The larger communities are planned by the ministry's district offices.
It's all the government. Sometimes the Housing Ministry is responsible
for budgetary construction, which is construction covered by the state
budget. In the Build Your Own Home program, the state pays a share of
the development costs and the rest is paid for by the individual. All
these things are one giant bluff. Am I the one who planned the
settlements? It was [Ariel] Sharon, [Shimon] Peres, [Yitzhak] Rabin,
Golda [Meir], [Moshe] Dayan."
Most of the territories of the West Bank have not been annexed to
Israel, and therefore regulations for the establishment and
construction of communities there differ from those that apply within
Israel proper. The Sasson report, which dealt with the illegal
outposts, was based in part on data collected by Spiegel, and listed
the criteria for the establishment of a new settlement in the
territories:
1. The Israeli government has to issue a decision to establish the settlement.

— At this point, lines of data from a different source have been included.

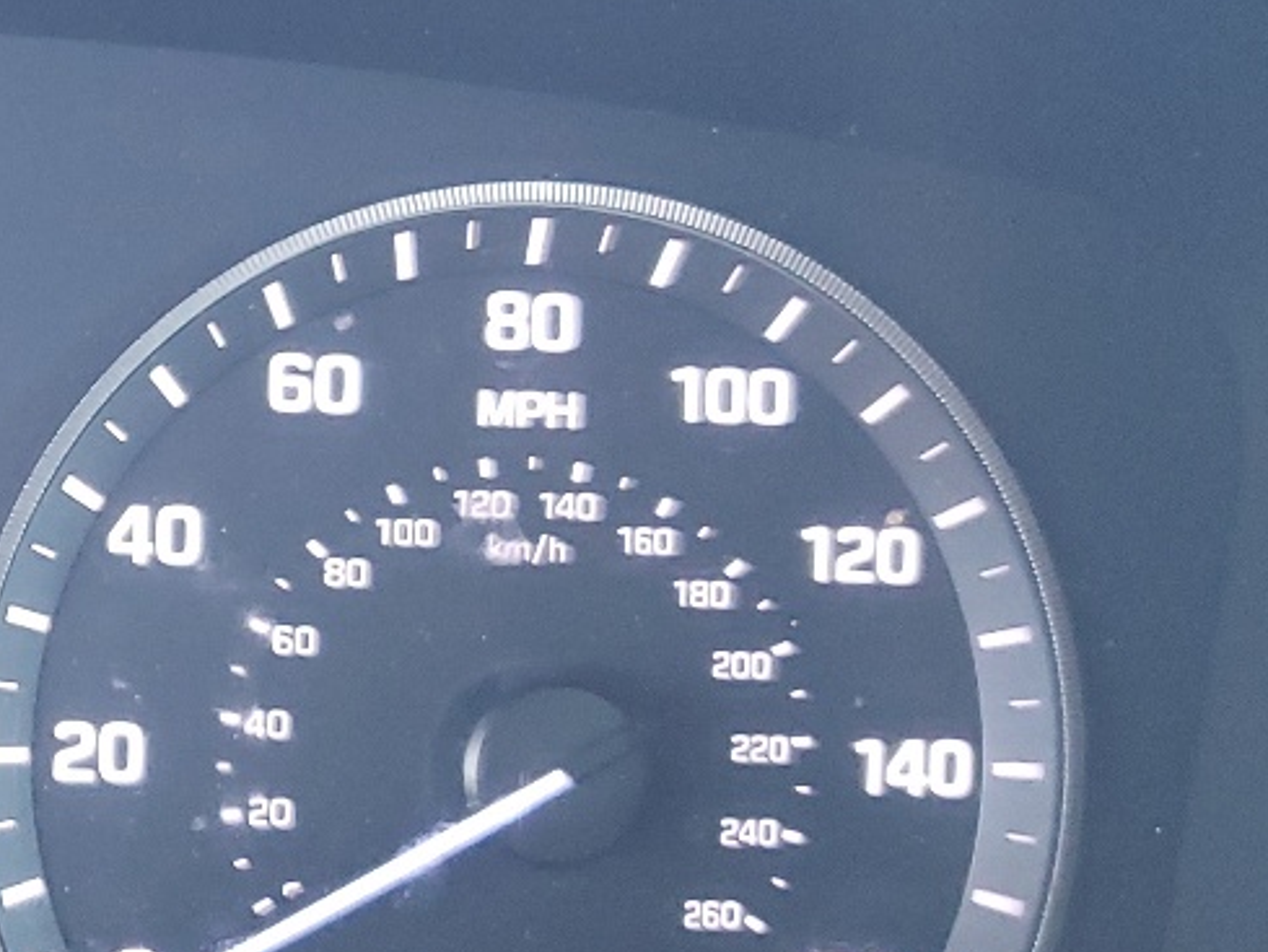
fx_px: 3114
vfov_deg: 17.4
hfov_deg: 20.8
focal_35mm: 85
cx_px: -402
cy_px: 470
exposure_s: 1/40
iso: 259
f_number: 1.5
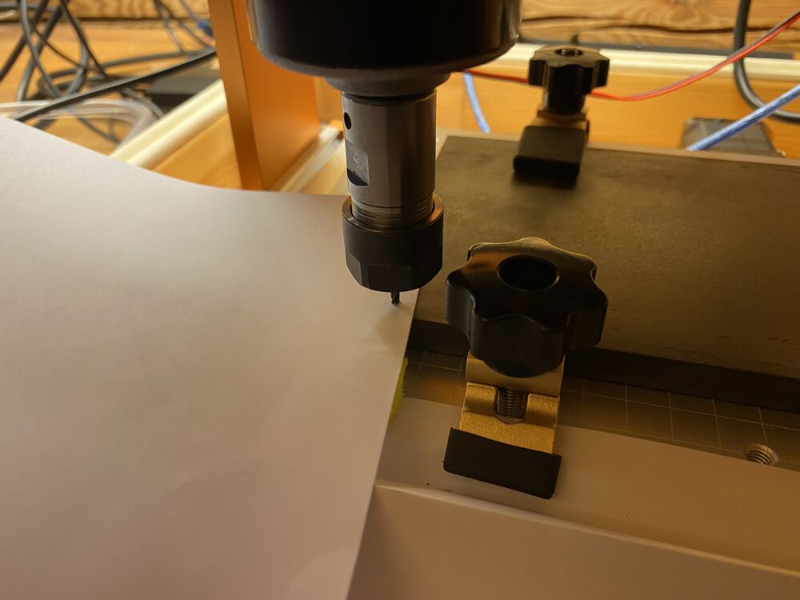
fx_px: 601
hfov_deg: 67.3
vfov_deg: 53.1
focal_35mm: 26
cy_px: 300
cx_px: 400
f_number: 1.8
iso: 160
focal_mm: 4.25
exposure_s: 1/50
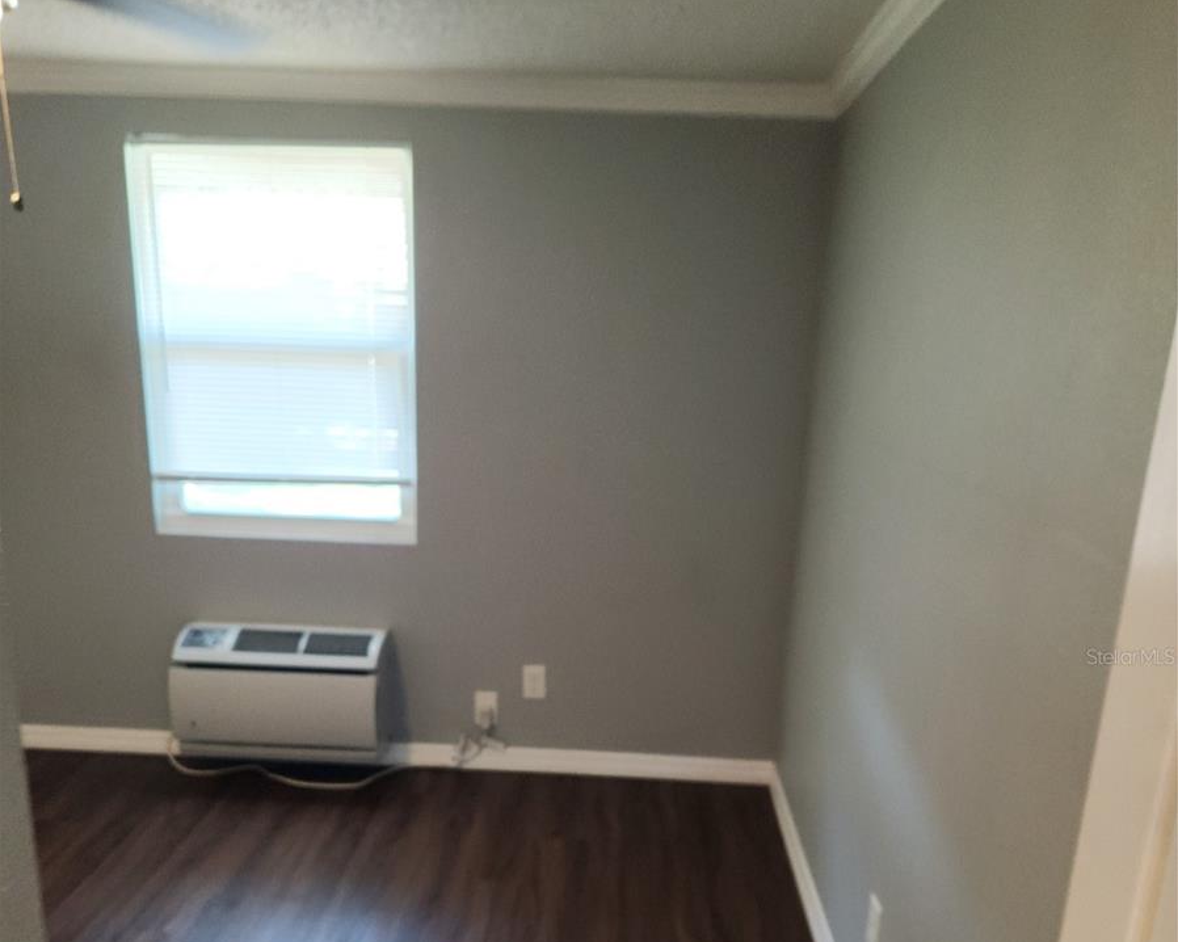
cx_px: 589
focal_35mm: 30
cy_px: 656
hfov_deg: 58.8
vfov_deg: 47.4
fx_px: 1046
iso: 250
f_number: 1.8
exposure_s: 1/40
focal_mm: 5.4
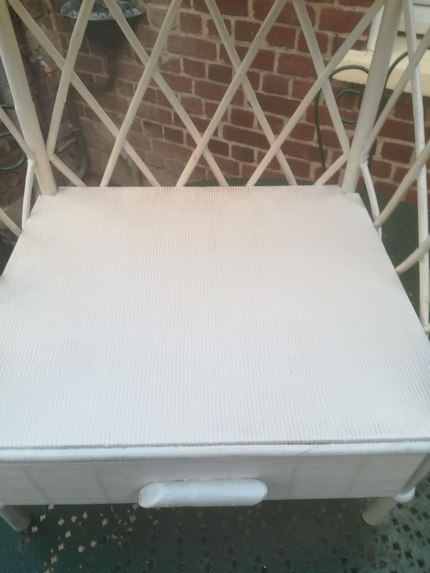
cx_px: 215
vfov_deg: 67.3
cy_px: 286
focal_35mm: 26
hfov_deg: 53.1
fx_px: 431
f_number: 2.2
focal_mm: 3.83
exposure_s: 1/33.3
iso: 100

2. The settlement has to have a defined jurisdictional area.
3. The settlement has to have a detailed, approved plan.
4. The settlement has to be located on state land or on land
purchased by Israelis and registered under their name in the Land
Registry.
According to the database, the state gave the World Zionist
Organization (WZO) and/or the Housing Ministry authorization to plan
and build on most of the lands on which the settlements were
constructed. These bodies allocated the property to the people who
eventually carried out the actual settlement construction: Sometimes it
was WZO's Settlement Division; other times it was the Housing Ministry
itself, sometimes through the Rural Building Administration. In several
cases, settlements were built by Amana, the settlement arm of the Gush
Emunim organization. Another body cited in the database as having
received allocations and as being responsible for construction in some
settlements is Gush Emunim's Settler National Fund.
Regular state schools and religious schools (Talmudei Torah) have
also been built on Palestinian lands. According to the database, in the
southern part of the Ateret settlement, for instance, "15 structures
were built outside of state lands, which are used for the Kinor David
yeshiva. There are also new ring roads and a special security area that
is illegal." The sign at the entrance says the yeshiva was built by the
Amana settlement movement, the Mateh Binyamin local council and the WZO
settlement division.
In the Psagot settlement, where there has also been a lot of
construction on private land, it's easy to discern the terraced design
typical of Palestinian agriculture in the region. According to the
database, in Psagot there are "agricultural structures (a winery and
storehouses) to the east of the settlement, close to the grapevines
cultivated by the settlement, via trespassing."
During a visit there, the winery was found to be abandoned. Its
owner, Yaakov Berg, acquired land from the Israel Lands Administration
near the Migron outpost and a new winery and regional visitors' center
is currently under construction there.
"The vineyards are located in Psagot," says Berg, who is busy with
preparing the new site. From the unfinished observation deck, one can
see an enormous quarry in the mountains across the way.
"If I built a bathroom here without permission from the Civil
Administration, within 15 minutes, a helicopter would be here and I'd
be told that it was prohibited," Berg complains. "And right here
there's an illegal Palestinian quarry that continues to operate."